Harish Mehta writes the story of the Indian IT industry in The Maverick Effect. In the beginning, the common problems of the industry were far too many and seemingly insurmountable.
Back then, brand
India was a major problem. We were still considered a dirt poor country of
snake charmers. Socialist. License raj. Pathetic product quality.
“Against
the backdrop of a poor nation on the brink (of bankruptcy), Indians were
standing in American boardrooms, making lofty promises to help them conquer
their most complex, technological challenges.”
No wonder the
pitches rarely succeeded in winning any projects. Even worse:
“How
to you help a nation-wide scatter of companies that suffer from the West’s
reluctance to put ‘India’ and ‘software’ in the same sentence?”
The answer came in
the form of a problem that nobody in the West wanted to work on. Yes, the Y2K
problem (Older computer system stored the year in 2 digits. Come the year 2000,
the last 2 digits of the current year would become 00. Try and calculate how many
years since, say, 1991, and most software would say 00 – 91 = - 91! In the
finance industry, this would be disastrous). Indian IT companies had found
their opening. And boy, did they use it:
“We
now had marquee Fortune 500 companies as clients.”
Fixing the Y2K
issue was what they were hired for. As they did that, Indian engineers
increasingly became visible as people who could learn poorly documented
software, even re-engineer it to enhance it and add new features.
As the demand for
Indian IT engineers exploded (due to this Y2K problem), the pathetically slow
data links across the world was the next issue. There was no option other than
the engineers being on-site. Since most of the companies at risk with Y2K were
American, the US realized it needed to create/expand the relevant type of
visas. Hence, the H-1B visas made available exploded.
As Indian IT
engineers went to the West, they faced a lot of issues. Culture shock. The
accent problem (Americans found it annoying that each region of India had a
different accent). Cold weather. Lack of vegetarian food. Lack of maids. Indian
cooking setting off smoke alarms…
But succeed they
did. And success created new problems. The Y2K handling showed Indian IT
capabilities. So even after the year 2000 came and went, IT projects continued
to flow to India. Suddenly the mood in the West changed:
“From
Y2K heroes, we had become job-stealing thieves.”
The word
‘Bangalored’ had entered the American dictionary.
As the backlash
began, how were Indian IT companies to respond? Well, software development is
notorious for its problems of scope change (defining what needs to be done),
schedule delays, and cost overruns. Carnegie Mellon (CMU) came up with a method
to try and control those called SEI CMM. Level 5 was its highest certification.

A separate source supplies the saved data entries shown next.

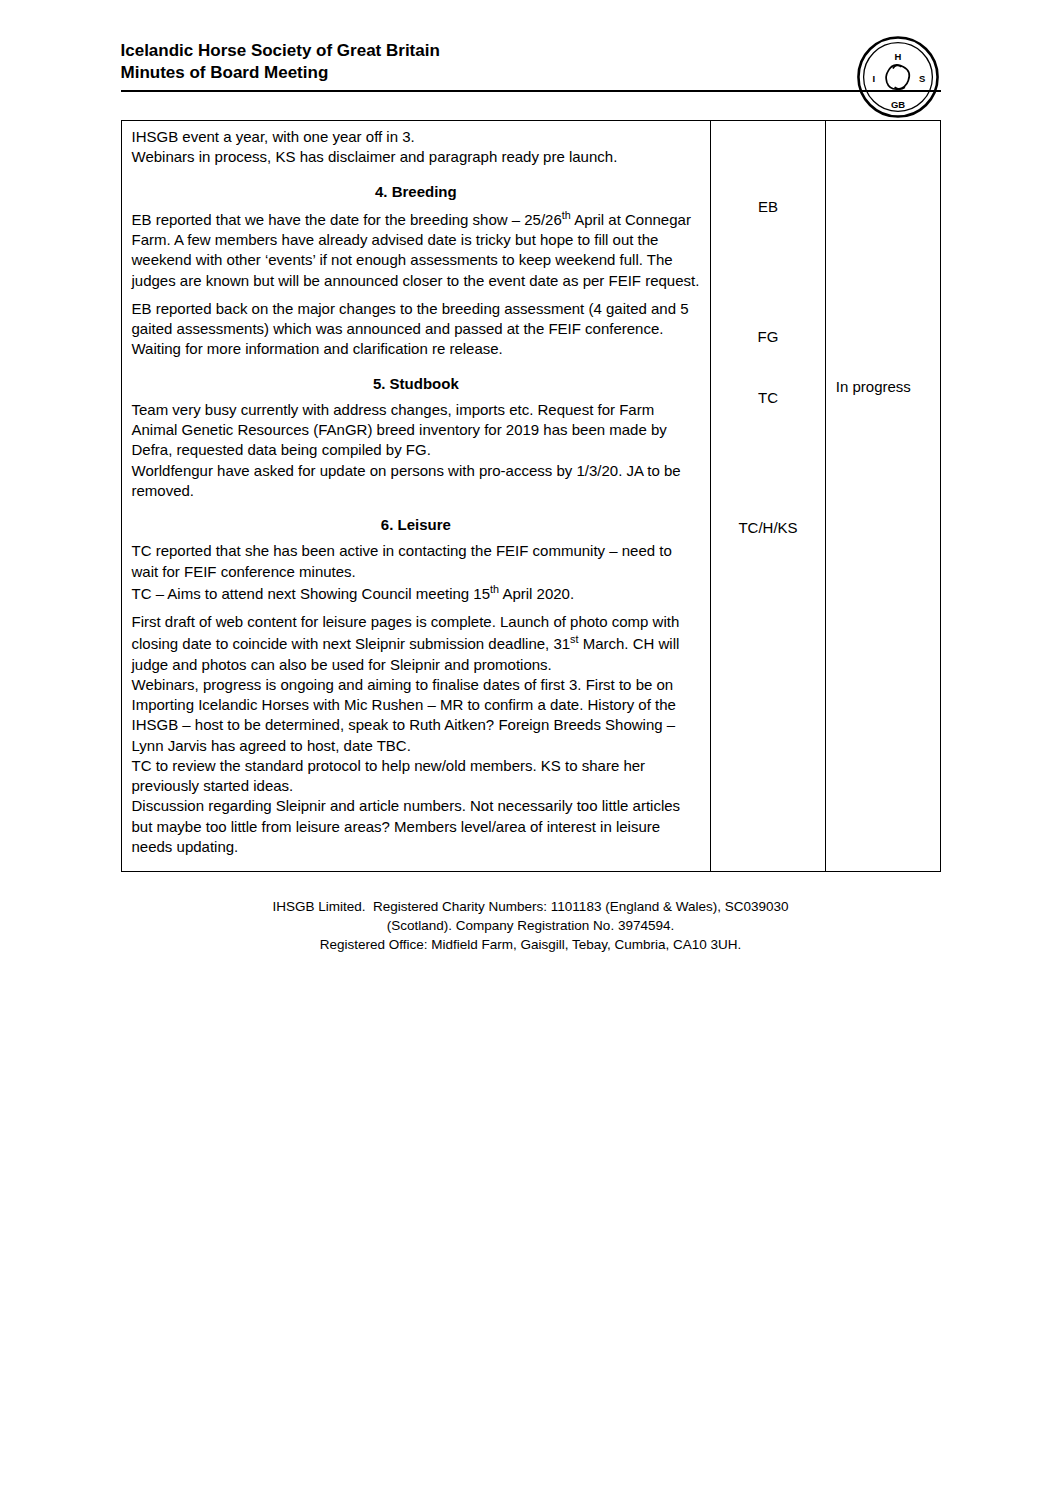Icelandic Horse Society of Great Britain
Minutes of Board Meeting
H S GB I
| IHSGB event a year, with one year off in 3. Webinars in process, KS has disclaimer and paragraph ready pre launch. 4. Breeding EB reported that we have the date for the breeding show – 25/26 th April at Connegar Farm. A few members have already advised date is tricky but hope to fill out the weekend with other ‘events’ if not enough assessments to keep weekend full. The judges are known but will be announced closer to the event date as per FEIF request. EB reported back on the major changes to the breeding assessment (4 gaited and 5 gaited assessments) which was announced and passed at the FEIF conference. Waiting for more information and clarification re release. 5. Studbook Team very busy currently with address changes, imports etc. Request for Farm Animal Genetic Resources (FAnGR) breed inventory for 2019 has been made by Defra, requested data being compiled by FG. Worldfengur have asked for update on persons with pro-access by 1/3/20. JA to be removed. 6. Leisure TC reported that she has been active in contacting the FEIF community – need to wait for FEIF conference minutes. TC – Aims to attend next Showing Council meeting 15 th April 2020. First draft of web content for leisure pages is complete. Launch of photo comp with closing date to coincide with next Sleipnir submission deadline, 31 st March. CH will judge and photos can also be used for Sleipnir and promotions. Webinars, progress is ongoing and aiming to finalise dates of first 3. First to be on Importing Icelandic Horses with Mic Rushen – MR to confirm a date. History of the IHSGB – host to be determined, speak to Ruth Aitken? Foreign Breeds Showing – Lynn Jarvis has agreed to host, date TBC. TC to review the standard protocol to help new/old members. KS to share her previously started ideas. Discussion regarding Sleipnir and article numbers. Not necessarily too little articles but maybe too little from leisure areas? Members level/area of interest in leisure needs updating. | EB FG TC TC/H/KS | In progress |
IHSGB Limited. Registered Charity Numbers: 1101183 (England & Wales), SC039030
(Scotland). Company Registration No. 3974594.
Registered Office: Midfield Farm, Gaisgill, Tebay, Cumbria, CA10 3UH.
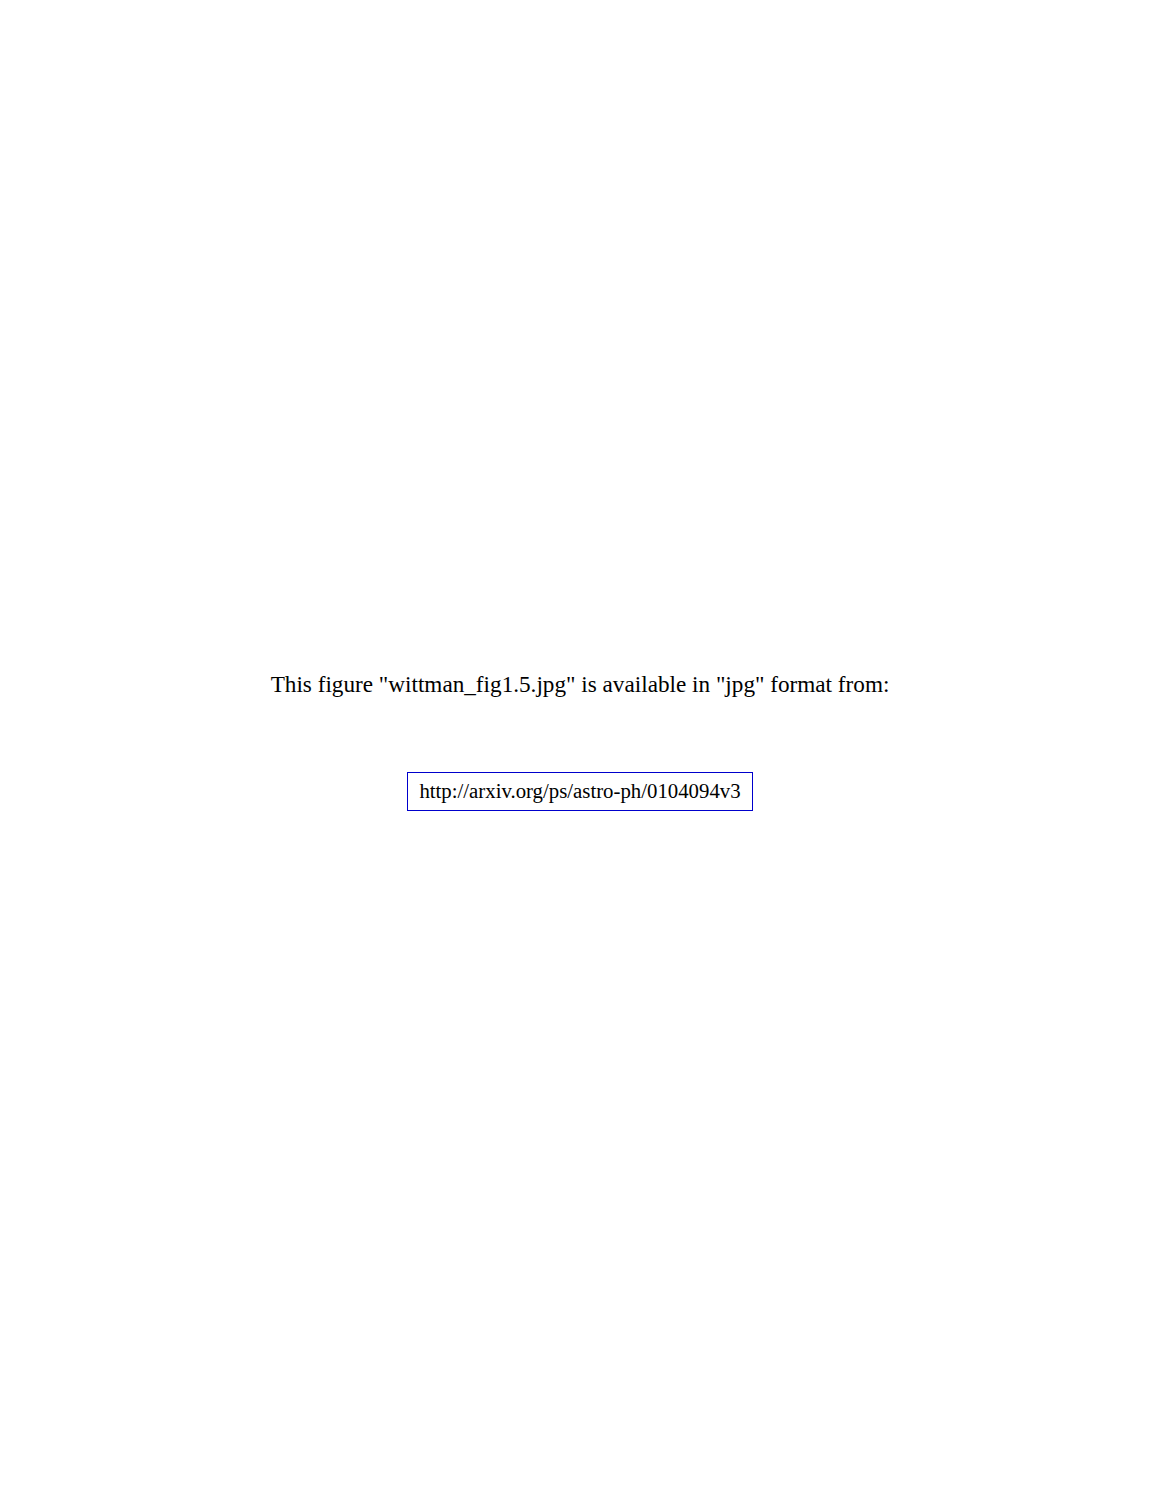This figure "wittman_fig1.5.jpg" is available in "jpg" format from:
http://arxiv.org/ps/astro-ph/0104094v3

It was extremely hard to get, but Indian companies got more of it than any
other country. All big corporations need objective criteria to pick vendors,
and when CMM Level 5 became one such criteria, the shortlist was inevitably
full of Indian companies. The perception was changing from just low cost to
quality and predictability also.
How much the view has changed today. ‘India’ and ‘software’ feel like natural fits in the same sentence. As we saw, it took a lot of work and yes, luck. But remember, it needs a lot of preparation to be able to seize the opportunity when it does knock on the door.